The risk of bleeding with fondaparinux and enoxaparin in ACS patients with varying degrees of renal impairment was compared in a recent analysis of data from the OASIS-5 study.[41] In this study, 20,078 patients with unstable angina or NSTEMI were randomized to receive fondaparinux sodium (2.5 mg once daily) or enoxaparin sodium (1 mg/kg twice daily) for a mean of five days.[33] In the 535 patients with severe renal impairment (CLcr of <30 mL/min), the dosage of enoxaparin sodium was reduced to 1 mg/kg once daily, while the dosage of fondaparinux sodium was maintained at 2.5 mg once daily (note that, per FDA-approved labeling, fondaparinux is contraindicated in patients with a CLcr of <30 mL/min).[33] In the overall study population, rates of major bleeding were found to increase with respective quartiles of SCr (2.7%, 2.5%, 2.4%, and 4.8%, respectively).[41] However, for each quartile of creatinine, the hazard ratio for bleeding was consistently lower with fondaparinux than with enoxaparin (0.54, 0.56, 0.54, and 0.48, respectively) (p < 0.01 for each).[41] These findings are notable given that the enoxaparin dosage was adjusted in this study for patients with severe renal impairment but the fondaparinux dosage was not adjusted.[41]

Another large analysis using data from the Efficacy and Safety of Subcutaneous Enoxaparin in Non-Q Wave Coronary Events (ESSENCE) and Thrombolysis in Myocardial Infarction (TIMI) 11B trials also examined bleeding rates with enoxaparin in ACS patients with severe renal impairment.[42] In both of these trials, patients with NSTEMI were randomized to receive enoxaparin or unfractionated heparin.[42] Overall, 2% of patients (143 of 7081 patients) in the combined study populations had severe renal impairment.[42] Patients with severe renal impairment had significantly more major hemorrhages than patients without renal impairment (6.6% versus 1.1%, respectively) (p < 0.0001), regardless of whether they were treated with enoxaparin (7.5% versus 1.2%, respectively) or unfractionated heparin (5.8% versus 1.0, respectively).[42]

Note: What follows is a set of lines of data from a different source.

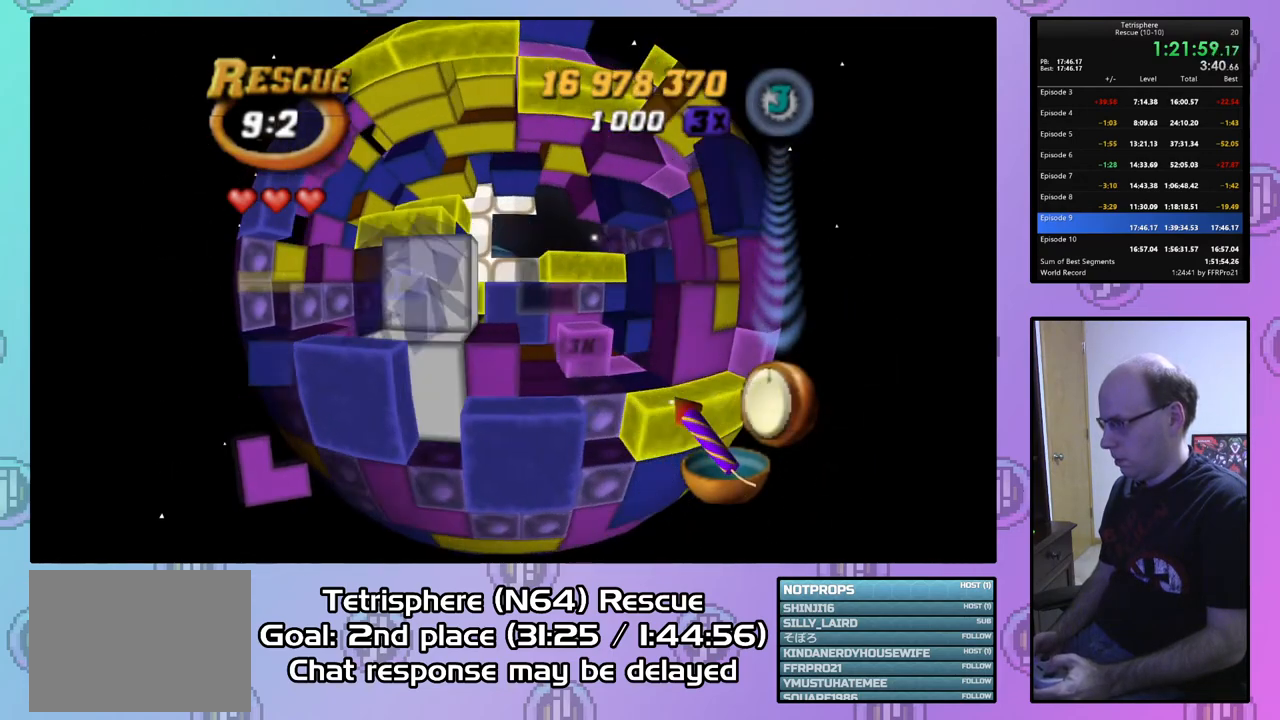
Gameplay with a controller (PlayStation layout); each line is a JSON object with the inputs held at the frame after it. "events" lists button and stick changes between this image and that frame as [ms after this image, input, new state], when the widget could be followed in between. Not read: left_stick.
{"buttons": ["SQUARE"], "right_stick": "center", "events": [[33, "DPAD_RIGHT", "up"], [167, "DPAD_DOWN", "down"], [267, "DPAD_DOWN", "up"], [400, "DPAD_DOWN", "down"], [467, "DPAD_DOWN", "up"], [500, "SQUARE", "down"]]}
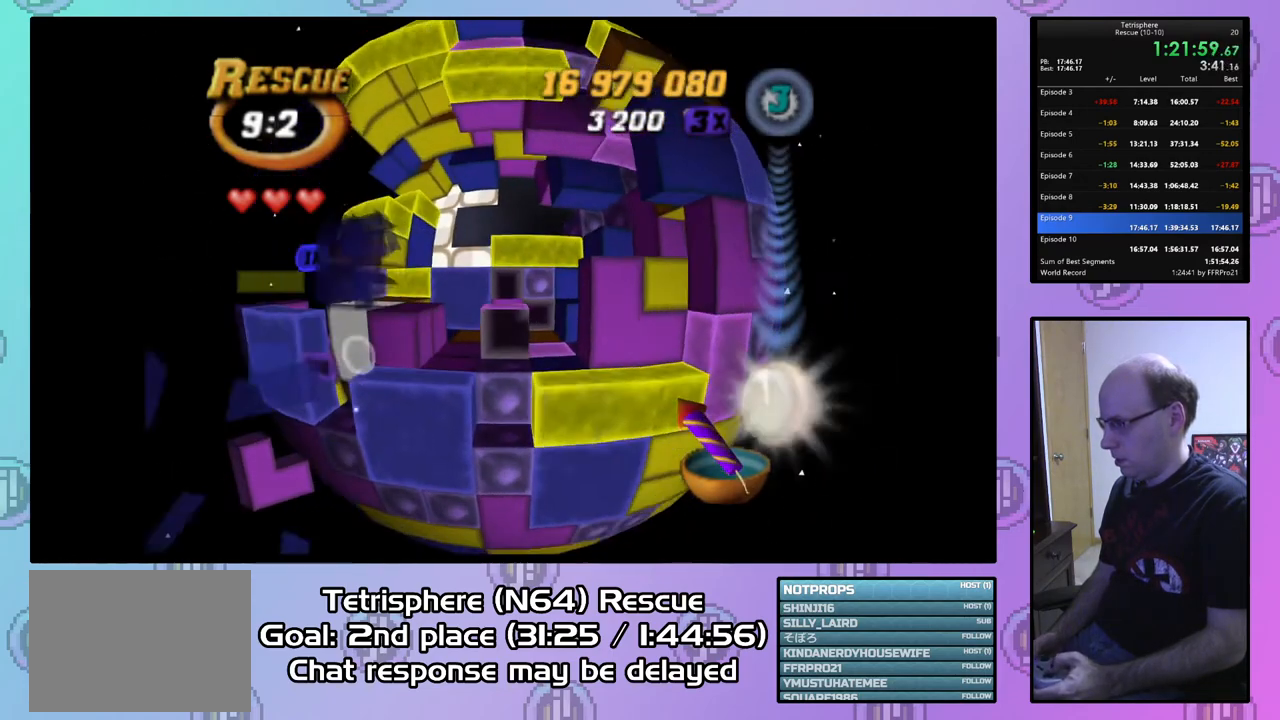
{"buttons": ["SQUARE"], "right_stick": "center", "events": [[133, "DPAD_UP", "down"], [200, "DPAD_UP", "up"], [267, "DPAD_UP", "down"], [333, "DPAD_UP", "up"]]}
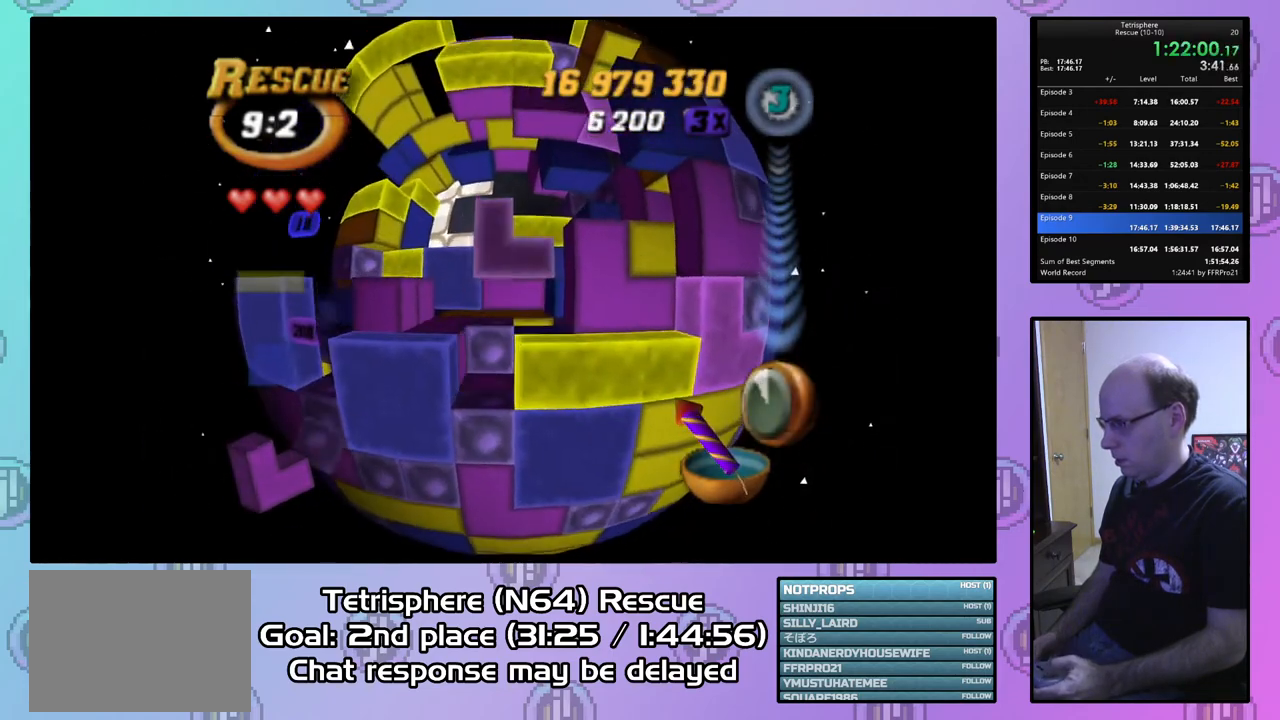
{"buttons": ["DPAD_UP"], "right_stick": "center", "events": [[33, "DPAD_DOWN", "down"], [133, "DPAD_DOWN", "up"], [233, "SQUARE", "up"], [367, "CIRCLE", "down"], [467, "CIRCLE", "up"], [467, "DPAD_UP", "down"]]}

It appears that although patients with severe renal impairment comprise a relatively small percentage of patients with ACS, they account for a disproportionate number of those who will experience major bleeding. In a retrospective chart review that reflected a real-world clinical practice assessment of 208 ACS patients treated with enoxaparin at a tertiary care teaching hospital, severe renal impairment, when defined as a CLcr of <25 mL/min, was reported in only 3% of all patients treated for ACS but in 25% of all patients with major bleeding.[11]

The safety of bivalirudin in patients with ACS and renal impairment was also examined in a large clinical database analysis.[43] Data from two Phase III trials involving 4312 patients with unstable angina undergoing PTCA who were treated with either bivalirudin or unfractionated heparin showed that rates of major bleeding were strongly correlated with renal function for both anticoagulants. Rates of major bleeding with bivalirudin increased from 1.2% in patients with normal renal function to 6.0% in patients with moderate renal impairment. Although no patients with severe renal impairment who used bivalirudin had major bleeding, patients with severe renal impairment comprised only 1% of patients treated with bivalirudin in the analysis (18 of 1914 patients), so the rate of major bleeding in this population was likely underestimated.

Argatroban is not eliminated by the kidneys, and data on the safety of argatroban in patients with ACS with renal impairment have not been published. However, major bleeding was reported in 1.8% of patients undergoing PCI who were treated with argatroban versus 3.1% of historical controls.[29]